Instructions to follow: Filter the entries, keeping every line with the word "украинском".

____________________

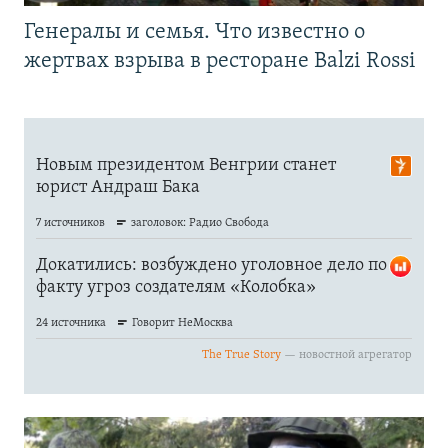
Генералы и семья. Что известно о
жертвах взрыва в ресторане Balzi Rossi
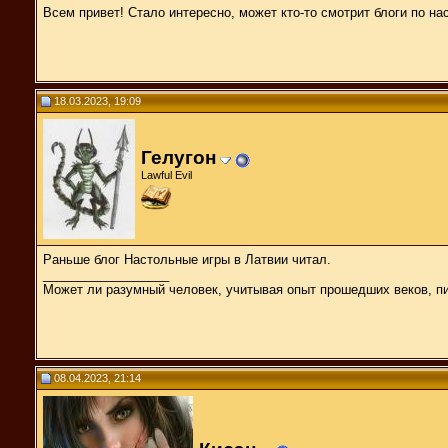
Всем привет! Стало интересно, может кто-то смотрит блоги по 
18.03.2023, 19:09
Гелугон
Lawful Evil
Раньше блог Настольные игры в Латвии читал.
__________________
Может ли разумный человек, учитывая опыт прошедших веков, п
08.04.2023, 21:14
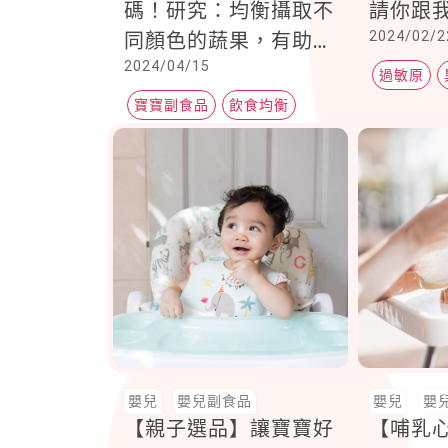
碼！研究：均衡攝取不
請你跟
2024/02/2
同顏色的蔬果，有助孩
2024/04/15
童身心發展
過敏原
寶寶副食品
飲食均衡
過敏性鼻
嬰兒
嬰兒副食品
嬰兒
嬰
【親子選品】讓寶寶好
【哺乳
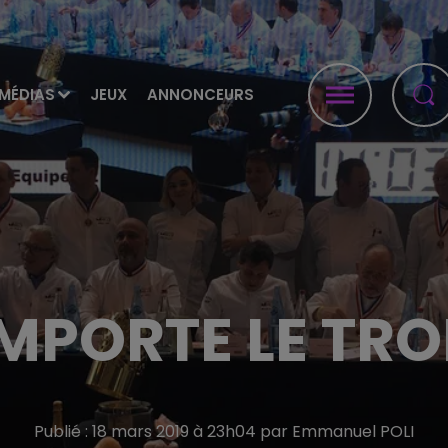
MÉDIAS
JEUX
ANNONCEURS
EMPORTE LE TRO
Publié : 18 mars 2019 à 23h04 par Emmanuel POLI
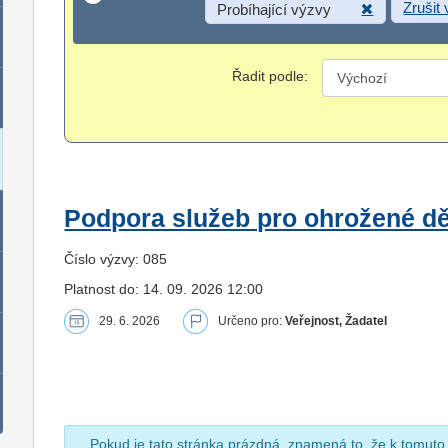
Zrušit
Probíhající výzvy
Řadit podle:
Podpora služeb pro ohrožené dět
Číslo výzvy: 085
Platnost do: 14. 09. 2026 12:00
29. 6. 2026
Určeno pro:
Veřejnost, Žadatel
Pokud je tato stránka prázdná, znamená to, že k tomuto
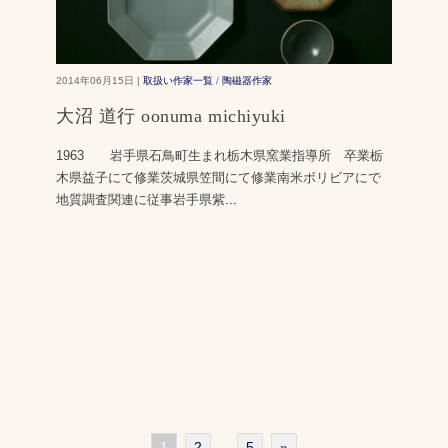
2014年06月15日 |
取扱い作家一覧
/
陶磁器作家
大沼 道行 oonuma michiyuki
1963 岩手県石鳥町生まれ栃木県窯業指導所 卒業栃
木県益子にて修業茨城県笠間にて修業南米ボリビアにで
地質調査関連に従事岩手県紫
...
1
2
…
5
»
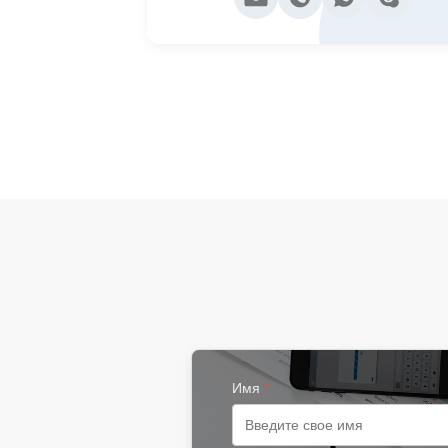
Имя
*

____________________

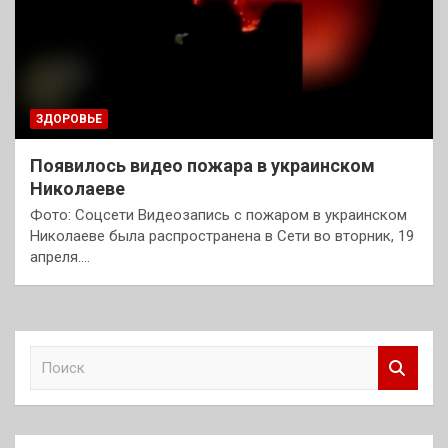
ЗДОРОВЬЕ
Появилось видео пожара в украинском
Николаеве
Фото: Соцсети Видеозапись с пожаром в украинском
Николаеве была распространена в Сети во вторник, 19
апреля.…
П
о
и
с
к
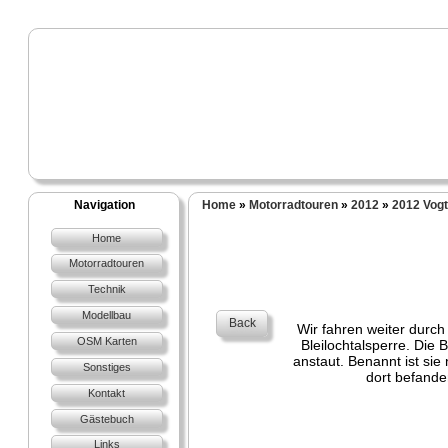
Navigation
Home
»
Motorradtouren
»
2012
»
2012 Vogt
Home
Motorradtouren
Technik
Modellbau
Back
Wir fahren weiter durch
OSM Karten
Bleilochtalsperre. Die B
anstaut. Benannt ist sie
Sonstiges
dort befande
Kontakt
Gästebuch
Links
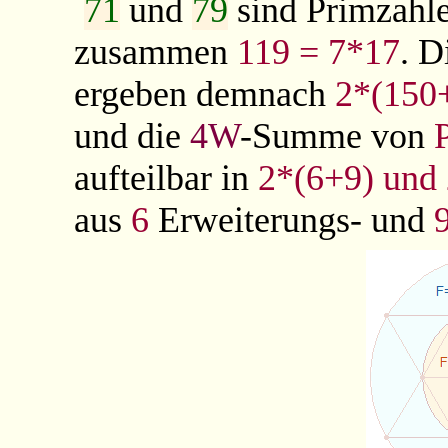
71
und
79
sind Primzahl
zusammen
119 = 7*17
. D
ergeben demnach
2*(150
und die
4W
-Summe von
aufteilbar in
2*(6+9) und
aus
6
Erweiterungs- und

____________________

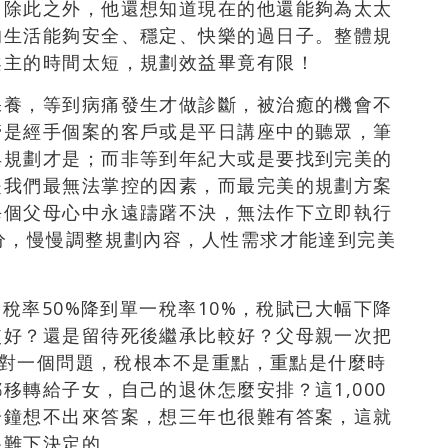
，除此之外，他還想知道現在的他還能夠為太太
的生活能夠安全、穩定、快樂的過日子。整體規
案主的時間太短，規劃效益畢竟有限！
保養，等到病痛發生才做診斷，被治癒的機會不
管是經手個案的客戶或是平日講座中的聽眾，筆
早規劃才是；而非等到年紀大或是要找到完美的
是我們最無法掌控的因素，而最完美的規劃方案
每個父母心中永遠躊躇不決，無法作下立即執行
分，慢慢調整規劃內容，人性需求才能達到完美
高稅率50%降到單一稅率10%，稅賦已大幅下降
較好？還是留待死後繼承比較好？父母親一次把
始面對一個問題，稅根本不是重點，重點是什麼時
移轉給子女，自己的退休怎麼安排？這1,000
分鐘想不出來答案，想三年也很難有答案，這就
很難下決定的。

____________________

Result:
Появилось видео пожара в украинском
Фото: Соцсети Видеозапись с пожаром в украинском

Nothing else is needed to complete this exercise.